Work task
From the records below, give the number of lines that contain the string "Original", without any other text.

[Electronic design files]

==============================

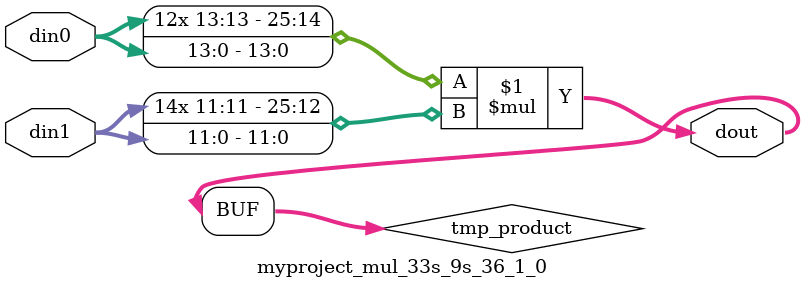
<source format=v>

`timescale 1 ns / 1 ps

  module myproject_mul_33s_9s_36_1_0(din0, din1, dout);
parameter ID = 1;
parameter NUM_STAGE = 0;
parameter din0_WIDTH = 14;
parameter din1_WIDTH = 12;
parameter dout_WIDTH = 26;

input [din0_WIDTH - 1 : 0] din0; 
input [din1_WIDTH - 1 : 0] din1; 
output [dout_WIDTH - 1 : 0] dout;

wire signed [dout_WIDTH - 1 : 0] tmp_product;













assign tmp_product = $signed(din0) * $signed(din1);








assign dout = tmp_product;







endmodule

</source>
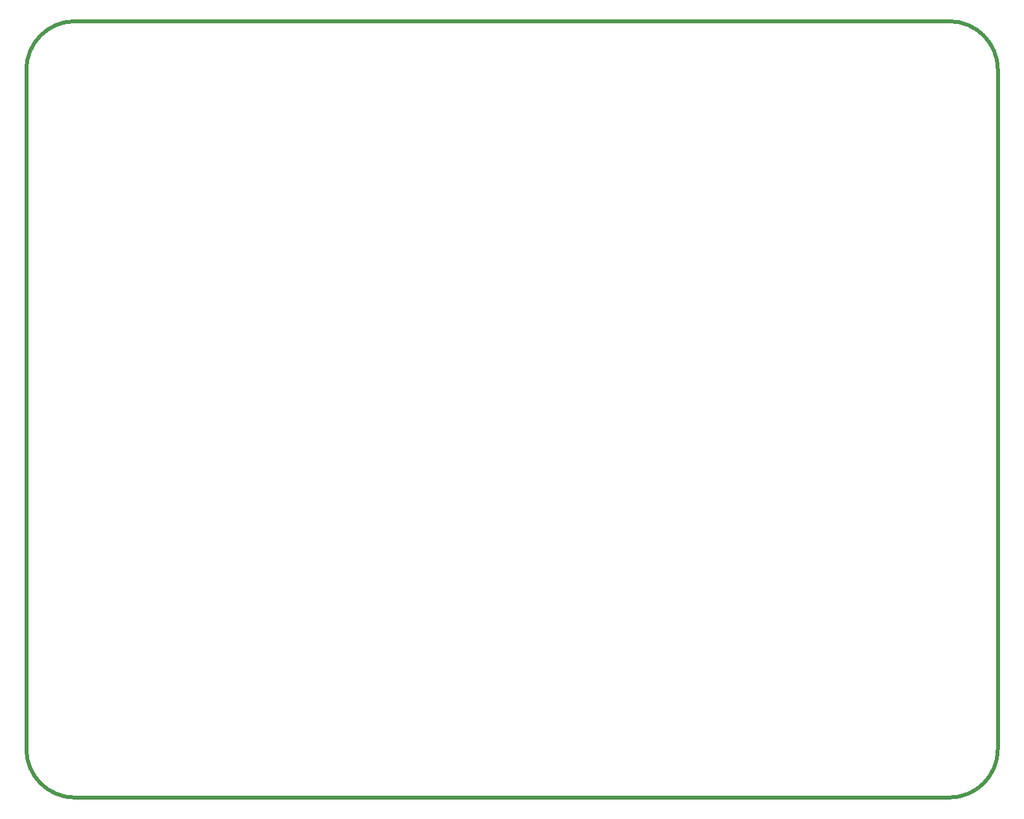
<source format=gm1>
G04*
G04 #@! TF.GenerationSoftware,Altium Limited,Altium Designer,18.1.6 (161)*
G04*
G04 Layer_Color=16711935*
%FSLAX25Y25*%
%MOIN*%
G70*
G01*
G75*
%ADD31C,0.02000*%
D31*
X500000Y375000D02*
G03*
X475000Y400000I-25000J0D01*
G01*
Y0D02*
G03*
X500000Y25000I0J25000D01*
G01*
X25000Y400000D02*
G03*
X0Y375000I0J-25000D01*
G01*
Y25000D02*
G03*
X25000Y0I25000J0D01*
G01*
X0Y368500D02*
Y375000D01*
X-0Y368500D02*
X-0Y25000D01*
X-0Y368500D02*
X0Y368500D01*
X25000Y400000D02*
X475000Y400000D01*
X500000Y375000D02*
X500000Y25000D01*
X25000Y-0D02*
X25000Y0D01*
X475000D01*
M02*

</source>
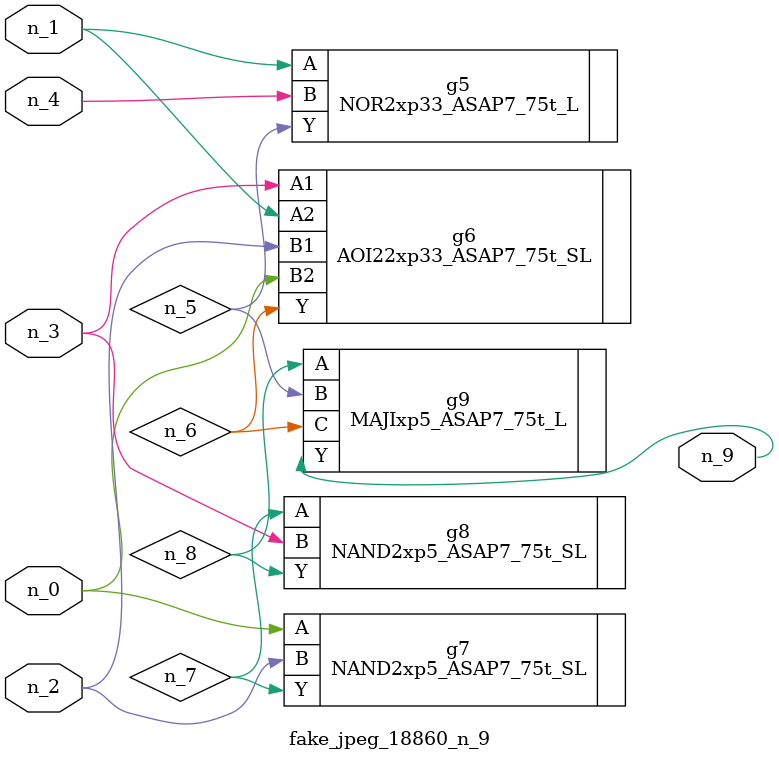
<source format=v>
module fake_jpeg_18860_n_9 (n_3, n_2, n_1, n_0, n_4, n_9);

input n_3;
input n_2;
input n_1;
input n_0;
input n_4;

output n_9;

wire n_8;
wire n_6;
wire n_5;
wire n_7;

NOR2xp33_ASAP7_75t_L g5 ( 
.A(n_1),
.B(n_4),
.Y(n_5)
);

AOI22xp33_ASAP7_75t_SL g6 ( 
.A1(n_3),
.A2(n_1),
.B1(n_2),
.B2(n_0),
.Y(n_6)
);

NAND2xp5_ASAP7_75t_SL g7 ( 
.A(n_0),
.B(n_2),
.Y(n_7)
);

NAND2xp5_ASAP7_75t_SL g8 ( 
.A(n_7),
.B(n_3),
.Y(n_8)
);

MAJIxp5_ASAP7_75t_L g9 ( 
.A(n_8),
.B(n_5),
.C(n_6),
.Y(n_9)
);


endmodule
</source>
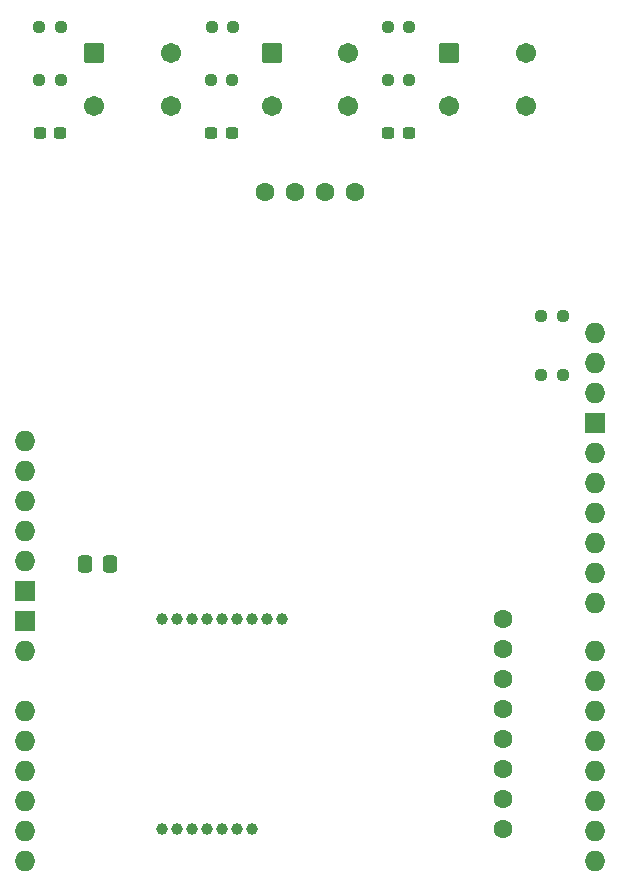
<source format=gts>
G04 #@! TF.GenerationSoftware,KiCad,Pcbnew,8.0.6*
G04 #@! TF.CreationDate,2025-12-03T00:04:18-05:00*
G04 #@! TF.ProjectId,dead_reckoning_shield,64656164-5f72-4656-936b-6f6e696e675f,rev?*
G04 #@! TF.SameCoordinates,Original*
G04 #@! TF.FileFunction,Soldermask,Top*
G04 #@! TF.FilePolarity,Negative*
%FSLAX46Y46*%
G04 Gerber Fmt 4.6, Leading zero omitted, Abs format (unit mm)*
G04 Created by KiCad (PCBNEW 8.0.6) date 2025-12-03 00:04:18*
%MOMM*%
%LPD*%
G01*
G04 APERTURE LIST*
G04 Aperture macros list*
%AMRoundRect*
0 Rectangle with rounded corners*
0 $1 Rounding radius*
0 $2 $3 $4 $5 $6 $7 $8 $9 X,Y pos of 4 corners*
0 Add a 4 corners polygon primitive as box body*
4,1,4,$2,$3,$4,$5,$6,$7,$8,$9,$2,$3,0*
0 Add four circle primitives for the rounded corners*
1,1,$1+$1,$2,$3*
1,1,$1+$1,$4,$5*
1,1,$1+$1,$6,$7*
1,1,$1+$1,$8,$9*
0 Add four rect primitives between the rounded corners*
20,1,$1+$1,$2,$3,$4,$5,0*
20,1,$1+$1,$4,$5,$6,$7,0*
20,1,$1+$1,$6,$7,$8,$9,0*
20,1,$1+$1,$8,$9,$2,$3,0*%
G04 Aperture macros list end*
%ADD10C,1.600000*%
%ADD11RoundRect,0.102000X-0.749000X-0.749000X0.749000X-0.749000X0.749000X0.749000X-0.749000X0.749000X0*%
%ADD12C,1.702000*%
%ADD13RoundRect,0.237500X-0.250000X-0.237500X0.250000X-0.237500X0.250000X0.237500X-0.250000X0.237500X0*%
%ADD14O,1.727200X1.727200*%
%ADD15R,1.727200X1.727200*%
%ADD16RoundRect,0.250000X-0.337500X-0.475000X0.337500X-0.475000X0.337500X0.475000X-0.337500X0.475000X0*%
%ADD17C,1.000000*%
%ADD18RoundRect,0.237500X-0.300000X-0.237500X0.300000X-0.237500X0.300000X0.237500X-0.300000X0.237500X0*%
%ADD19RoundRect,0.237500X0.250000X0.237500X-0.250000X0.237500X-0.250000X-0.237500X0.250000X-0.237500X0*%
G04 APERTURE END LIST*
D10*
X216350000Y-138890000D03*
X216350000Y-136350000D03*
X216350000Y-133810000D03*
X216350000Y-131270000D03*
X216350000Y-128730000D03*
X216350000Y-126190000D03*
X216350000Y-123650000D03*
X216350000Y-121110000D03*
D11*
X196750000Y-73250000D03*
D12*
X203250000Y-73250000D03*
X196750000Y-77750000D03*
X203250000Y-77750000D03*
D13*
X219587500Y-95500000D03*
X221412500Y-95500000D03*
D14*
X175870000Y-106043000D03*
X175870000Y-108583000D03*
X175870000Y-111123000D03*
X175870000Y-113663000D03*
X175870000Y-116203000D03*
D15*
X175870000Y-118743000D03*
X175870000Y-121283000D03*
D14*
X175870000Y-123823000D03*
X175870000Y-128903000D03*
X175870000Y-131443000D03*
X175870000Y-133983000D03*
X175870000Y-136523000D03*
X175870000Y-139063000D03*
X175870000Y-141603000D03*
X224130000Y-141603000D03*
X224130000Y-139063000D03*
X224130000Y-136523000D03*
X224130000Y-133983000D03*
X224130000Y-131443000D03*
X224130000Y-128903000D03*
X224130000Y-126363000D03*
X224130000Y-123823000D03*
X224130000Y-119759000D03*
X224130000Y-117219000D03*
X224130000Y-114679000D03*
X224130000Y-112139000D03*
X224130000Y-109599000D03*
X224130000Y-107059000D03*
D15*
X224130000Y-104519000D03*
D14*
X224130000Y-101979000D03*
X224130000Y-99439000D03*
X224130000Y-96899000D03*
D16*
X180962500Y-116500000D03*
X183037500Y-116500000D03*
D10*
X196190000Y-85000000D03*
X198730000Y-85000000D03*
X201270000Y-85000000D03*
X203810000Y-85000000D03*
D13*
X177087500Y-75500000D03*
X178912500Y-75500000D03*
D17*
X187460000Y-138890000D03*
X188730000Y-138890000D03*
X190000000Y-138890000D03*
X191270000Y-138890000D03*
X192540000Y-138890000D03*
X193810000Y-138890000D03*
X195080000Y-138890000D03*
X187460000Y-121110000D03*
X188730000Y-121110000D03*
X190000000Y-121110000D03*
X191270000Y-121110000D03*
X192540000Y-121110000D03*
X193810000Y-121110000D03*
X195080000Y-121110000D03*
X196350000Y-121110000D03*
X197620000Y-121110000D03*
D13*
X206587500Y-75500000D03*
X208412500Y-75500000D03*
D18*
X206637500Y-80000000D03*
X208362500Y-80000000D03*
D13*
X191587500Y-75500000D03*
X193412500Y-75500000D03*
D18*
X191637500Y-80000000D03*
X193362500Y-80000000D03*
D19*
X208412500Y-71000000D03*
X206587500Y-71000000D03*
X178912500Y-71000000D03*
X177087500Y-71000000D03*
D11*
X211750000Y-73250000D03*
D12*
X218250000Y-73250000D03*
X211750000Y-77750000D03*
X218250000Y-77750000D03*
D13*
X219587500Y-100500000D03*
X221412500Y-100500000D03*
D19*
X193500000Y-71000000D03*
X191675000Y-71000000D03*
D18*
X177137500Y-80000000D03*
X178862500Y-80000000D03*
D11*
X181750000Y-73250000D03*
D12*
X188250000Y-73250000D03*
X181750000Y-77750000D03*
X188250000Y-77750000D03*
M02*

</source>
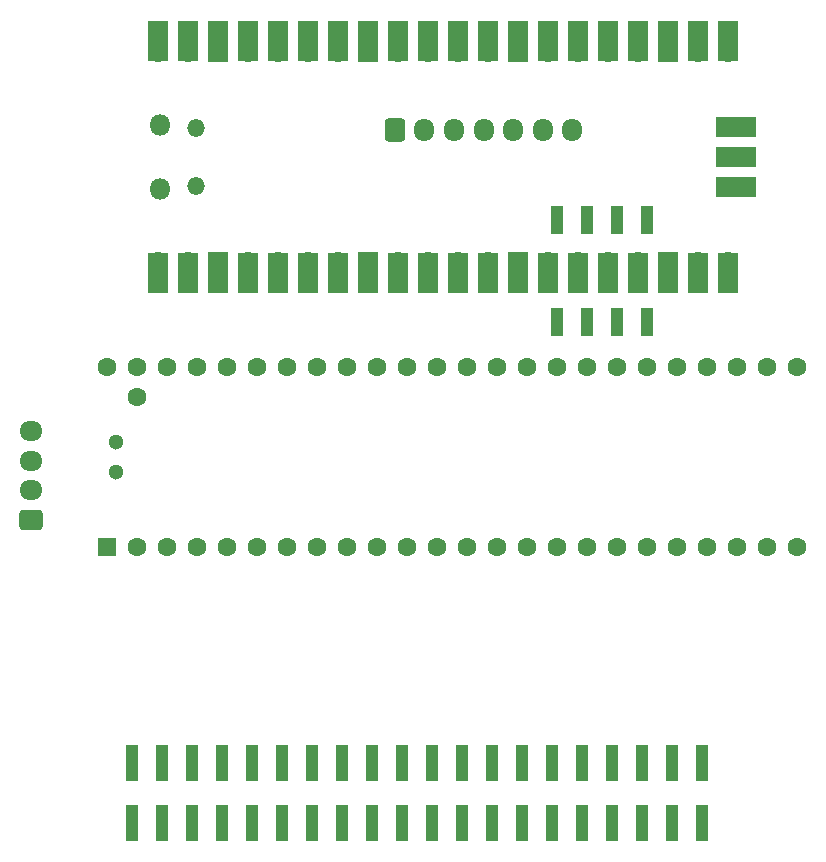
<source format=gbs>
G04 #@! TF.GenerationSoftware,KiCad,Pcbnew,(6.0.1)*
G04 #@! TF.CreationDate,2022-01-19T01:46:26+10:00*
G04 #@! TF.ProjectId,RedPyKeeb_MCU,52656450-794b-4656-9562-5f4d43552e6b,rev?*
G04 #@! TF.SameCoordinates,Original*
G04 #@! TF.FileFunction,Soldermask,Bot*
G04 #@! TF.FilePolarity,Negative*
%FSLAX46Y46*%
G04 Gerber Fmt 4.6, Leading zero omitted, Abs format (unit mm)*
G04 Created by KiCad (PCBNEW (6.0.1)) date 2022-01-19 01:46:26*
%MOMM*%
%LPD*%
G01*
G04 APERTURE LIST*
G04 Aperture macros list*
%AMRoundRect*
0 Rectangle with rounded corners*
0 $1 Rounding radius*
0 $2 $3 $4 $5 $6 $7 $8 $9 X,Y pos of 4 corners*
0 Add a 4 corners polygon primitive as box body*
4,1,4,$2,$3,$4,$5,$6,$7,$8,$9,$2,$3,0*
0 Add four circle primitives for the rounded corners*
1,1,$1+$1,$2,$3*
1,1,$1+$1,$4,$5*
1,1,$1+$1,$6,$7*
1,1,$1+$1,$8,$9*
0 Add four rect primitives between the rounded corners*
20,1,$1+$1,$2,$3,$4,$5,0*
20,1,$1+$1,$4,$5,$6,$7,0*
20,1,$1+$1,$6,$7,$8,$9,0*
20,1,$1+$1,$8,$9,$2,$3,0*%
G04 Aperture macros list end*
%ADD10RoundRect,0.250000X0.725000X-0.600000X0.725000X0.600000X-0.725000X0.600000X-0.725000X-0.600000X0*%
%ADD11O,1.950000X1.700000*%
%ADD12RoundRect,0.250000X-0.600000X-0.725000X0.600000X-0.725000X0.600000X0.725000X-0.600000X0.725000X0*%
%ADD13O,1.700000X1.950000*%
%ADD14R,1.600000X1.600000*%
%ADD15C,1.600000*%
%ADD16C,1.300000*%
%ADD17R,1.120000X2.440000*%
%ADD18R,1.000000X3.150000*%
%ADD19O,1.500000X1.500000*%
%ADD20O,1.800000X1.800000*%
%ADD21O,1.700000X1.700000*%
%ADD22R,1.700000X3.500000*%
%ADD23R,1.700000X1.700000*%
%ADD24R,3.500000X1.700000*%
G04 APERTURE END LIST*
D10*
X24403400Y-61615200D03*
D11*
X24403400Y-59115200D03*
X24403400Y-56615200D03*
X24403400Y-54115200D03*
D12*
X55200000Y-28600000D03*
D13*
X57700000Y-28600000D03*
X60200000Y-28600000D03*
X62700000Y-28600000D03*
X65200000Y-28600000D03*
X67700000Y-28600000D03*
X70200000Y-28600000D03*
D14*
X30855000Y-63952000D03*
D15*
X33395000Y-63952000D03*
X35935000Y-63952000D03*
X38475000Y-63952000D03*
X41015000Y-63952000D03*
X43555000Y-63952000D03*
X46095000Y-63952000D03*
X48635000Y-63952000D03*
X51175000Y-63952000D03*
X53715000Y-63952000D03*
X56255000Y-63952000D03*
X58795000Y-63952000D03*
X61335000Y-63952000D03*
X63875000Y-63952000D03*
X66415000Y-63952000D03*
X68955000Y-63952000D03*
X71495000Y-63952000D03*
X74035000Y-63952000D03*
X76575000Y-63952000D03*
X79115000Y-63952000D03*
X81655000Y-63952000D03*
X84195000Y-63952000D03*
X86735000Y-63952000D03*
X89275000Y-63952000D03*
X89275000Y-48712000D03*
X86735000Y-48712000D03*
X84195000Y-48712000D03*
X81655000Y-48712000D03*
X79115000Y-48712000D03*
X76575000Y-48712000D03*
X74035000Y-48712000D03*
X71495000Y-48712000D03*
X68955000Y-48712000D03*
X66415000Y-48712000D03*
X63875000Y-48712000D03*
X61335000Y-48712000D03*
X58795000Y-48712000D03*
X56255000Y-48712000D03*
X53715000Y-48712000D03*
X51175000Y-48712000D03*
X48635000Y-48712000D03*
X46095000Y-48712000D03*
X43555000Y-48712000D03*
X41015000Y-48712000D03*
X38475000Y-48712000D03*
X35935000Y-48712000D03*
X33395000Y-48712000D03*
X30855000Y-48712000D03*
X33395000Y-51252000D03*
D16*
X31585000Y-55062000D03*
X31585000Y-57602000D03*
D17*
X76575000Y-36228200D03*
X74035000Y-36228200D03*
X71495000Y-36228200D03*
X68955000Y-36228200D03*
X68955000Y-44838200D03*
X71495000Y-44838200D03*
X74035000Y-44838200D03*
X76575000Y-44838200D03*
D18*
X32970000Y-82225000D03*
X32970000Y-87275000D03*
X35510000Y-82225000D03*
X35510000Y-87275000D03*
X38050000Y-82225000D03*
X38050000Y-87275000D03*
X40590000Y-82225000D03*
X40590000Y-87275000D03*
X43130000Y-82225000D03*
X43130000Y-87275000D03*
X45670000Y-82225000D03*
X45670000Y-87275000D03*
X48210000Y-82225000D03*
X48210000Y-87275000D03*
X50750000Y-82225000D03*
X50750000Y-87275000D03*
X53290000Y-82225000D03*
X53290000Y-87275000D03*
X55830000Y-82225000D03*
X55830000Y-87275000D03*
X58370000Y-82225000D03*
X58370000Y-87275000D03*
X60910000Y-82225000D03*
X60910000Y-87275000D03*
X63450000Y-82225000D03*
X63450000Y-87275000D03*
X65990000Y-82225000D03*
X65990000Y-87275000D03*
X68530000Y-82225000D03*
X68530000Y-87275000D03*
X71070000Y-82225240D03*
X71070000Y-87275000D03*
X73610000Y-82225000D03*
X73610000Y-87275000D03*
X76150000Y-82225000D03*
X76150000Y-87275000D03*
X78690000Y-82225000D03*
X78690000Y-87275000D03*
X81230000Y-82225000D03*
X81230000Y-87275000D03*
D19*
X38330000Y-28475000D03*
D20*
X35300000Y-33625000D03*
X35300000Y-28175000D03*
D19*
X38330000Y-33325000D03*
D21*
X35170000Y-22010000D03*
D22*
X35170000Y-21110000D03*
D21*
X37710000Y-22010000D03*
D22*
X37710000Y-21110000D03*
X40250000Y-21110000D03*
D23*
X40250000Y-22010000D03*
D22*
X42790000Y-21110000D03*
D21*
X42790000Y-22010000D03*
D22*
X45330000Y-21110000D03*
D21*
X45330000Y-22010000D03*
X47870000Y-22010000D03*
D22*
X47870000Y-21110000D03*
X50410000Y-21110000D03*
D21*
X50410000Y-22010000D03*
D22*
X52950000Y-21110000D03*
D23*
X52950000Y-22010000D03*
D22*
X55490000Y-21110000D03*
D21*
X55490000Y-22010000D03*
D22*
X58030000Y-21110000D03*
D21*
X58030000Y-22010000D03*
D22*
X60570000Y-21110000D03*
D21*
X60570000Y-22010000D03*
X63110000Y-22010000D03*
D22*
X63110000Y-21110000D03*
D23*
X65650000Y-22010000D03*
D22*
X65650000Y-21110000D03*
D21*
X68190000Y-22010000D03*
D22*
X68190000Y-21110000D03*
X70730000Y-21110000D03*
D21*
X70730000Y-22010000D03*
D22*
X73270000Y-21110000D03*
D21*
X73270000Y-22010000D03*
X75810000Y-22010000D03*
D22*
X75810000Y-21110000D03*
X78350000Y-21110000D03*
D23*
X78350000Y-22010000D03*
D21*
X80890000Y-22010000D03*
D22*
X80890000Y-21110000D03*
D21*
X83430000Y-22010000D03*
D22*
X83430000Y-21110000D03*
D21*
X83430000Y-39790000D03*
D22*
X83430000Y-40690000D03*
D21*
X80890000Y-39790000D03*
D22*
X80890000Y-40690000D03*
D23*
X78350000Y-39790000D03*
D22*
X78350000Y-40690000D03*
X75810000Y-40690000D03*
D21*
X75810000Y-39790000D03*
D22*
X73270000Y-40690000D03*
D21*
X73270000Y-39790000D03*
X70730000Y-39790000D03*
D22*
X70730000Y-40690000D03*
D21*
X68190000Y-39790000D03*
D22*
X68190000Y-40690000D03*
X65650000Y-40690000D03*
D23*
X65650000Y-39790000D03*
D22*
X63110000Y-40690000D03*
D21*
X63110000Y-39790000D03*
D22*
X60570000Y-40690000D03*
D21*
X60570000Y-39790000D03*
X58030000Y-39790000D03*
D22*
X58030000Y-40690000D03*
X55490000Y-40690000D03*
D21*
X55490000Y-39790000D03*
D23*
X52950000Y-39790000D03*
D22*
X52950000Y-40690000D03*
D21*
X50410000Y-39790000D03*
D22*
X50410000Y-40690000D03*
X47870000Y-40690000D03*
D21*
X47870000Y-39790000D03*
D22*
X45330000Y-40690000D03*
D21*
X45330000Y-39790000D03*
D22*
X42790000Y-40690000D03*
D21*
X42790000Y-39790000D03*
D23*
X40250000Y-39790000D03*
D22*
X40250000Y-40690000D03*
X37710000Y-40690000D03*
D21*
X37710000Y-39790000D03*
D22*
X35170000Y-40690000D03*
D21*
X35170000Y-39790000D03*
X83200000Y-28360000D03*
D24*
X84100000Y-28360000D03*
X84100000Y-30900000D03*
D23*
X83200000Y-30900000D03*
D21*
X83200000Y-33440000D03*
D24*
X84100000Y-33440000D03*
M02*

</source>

==============================

Response to the task
2